At the Havre de Québec, we load the Notre-Dame-du-Saguenay statue on board the Union steamer from the company St-Laurent, a boat that provides service between Quebec and Chicoutimi.

The steep wall of Cape Trinity making it impossible to dock a boat as imposing as the steamer Union, we leave the statue at L’Anse-Saint-Jean.

Immersed in water, it is then pulled from this place over a distance of about nine miles by two men in a rowboat. The Godin and Desvarennes company from Chicoutimi ascended the Virgin from Cape Trinité. A dozen employees are supervised by foreman Godin. They install wooden beams along the cape as well as a hoist actuating a cable about 50 feet in length that they fix on the side of the mountain. An attempt is made to hoist one of the three parts of the statue for the first time, but the attempt is unsuccessful because the weight is too great. The statue is therefore separated into fourteen pieces, previously assembled by Louis Jobin using wooden dowels, to manage to hoist it.

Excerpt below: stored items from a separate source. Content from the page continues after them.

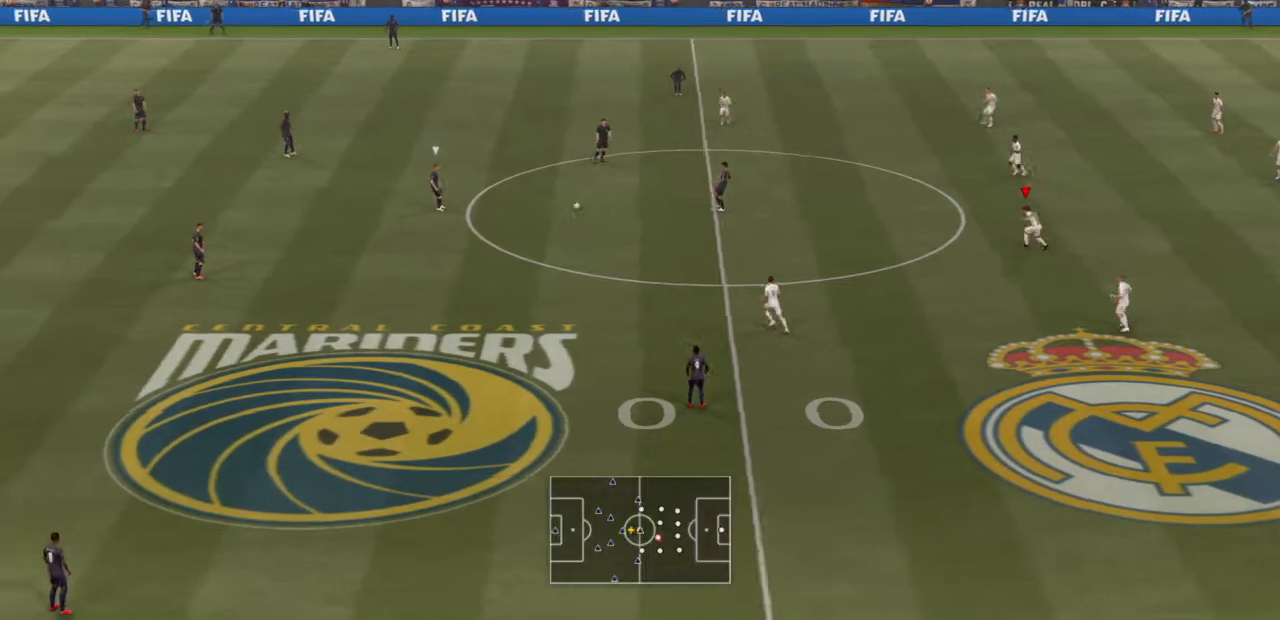
{"buttons": ["CROSS"], "left_stick": "center", "right_stick": "center", "events": []}
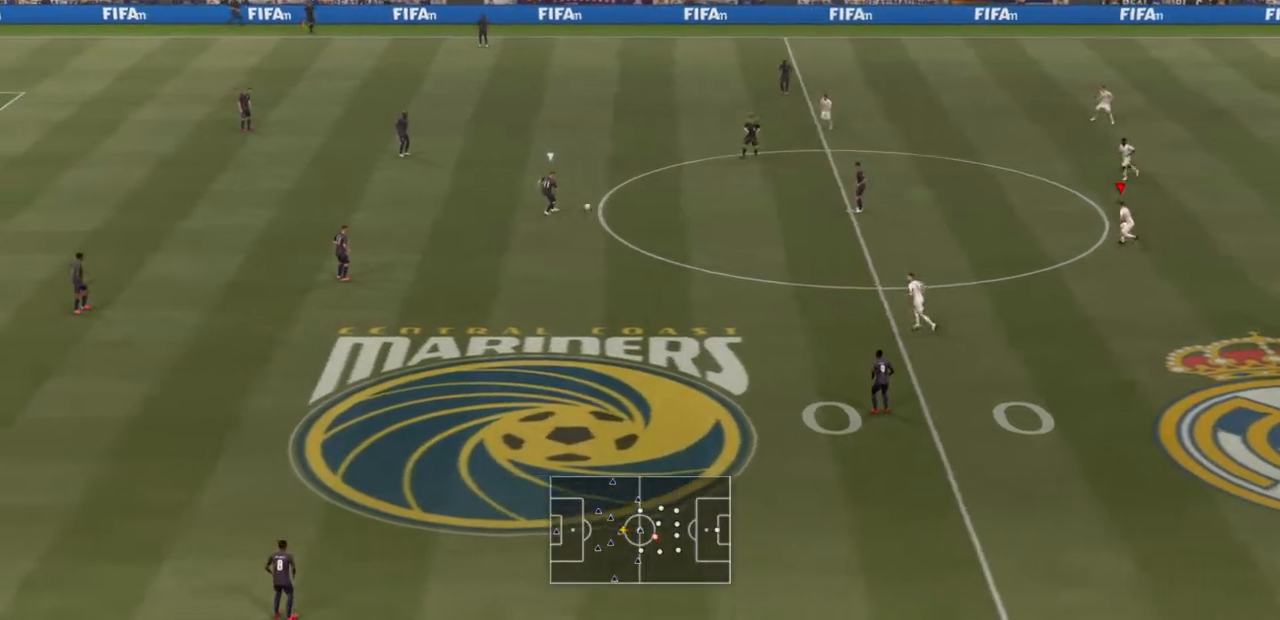
{"buttons": ["CROSS"], "left_stick": "left", "right_stick": "center", "events": [[434, "left_stick", "left"]]}
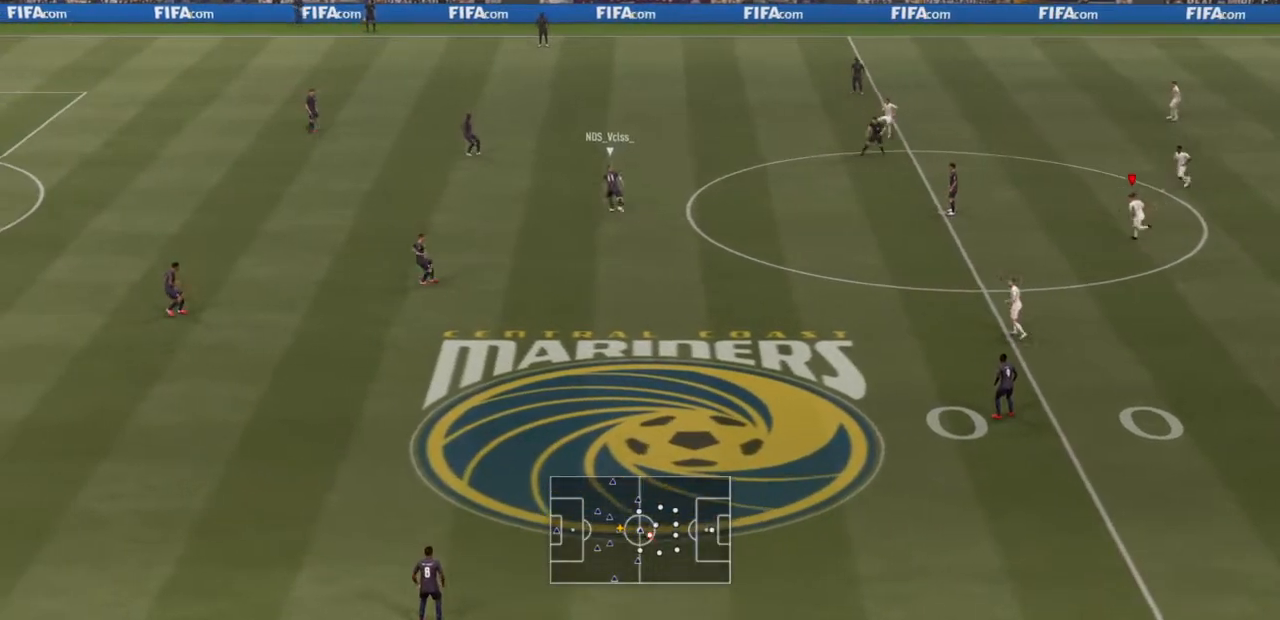
{"buttons": ["CROSS"], "left_stick": "left", "right_stick": "center", "events": [[233, "left_stick", "center"], [467, "left_stick", "left"]]}
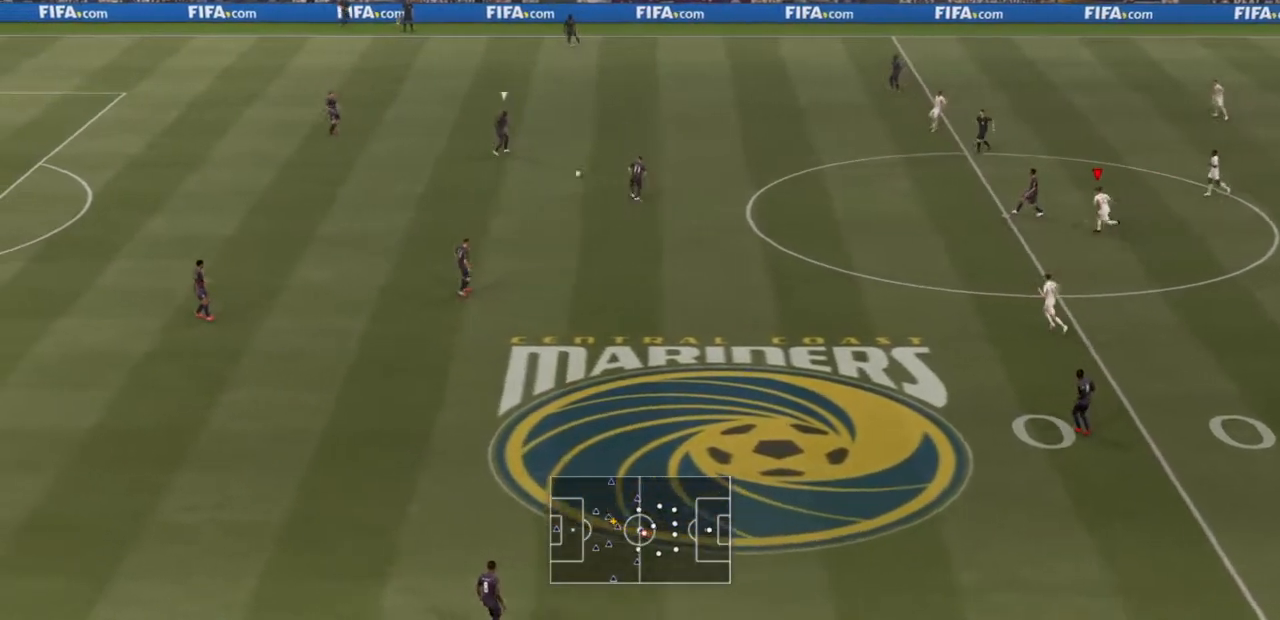
{"buttons": ["CROSS"], "left_stick": "left", "right_stick": "center", "events": []}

Slowly, we go up the pieces by raising them one by one 50 feet at a time until the first level of Cape Trinité. Then, the monument is installed on the wooden base which is intended for it. The operation lasted eight days, and no untoward accident was reported.

In 2008, the Center de conservation du Québec restored the statue so that it would return to its original appearance. In the same year, the Royal Canadian Mint issued a 25 cent coin bearing the image of the statue.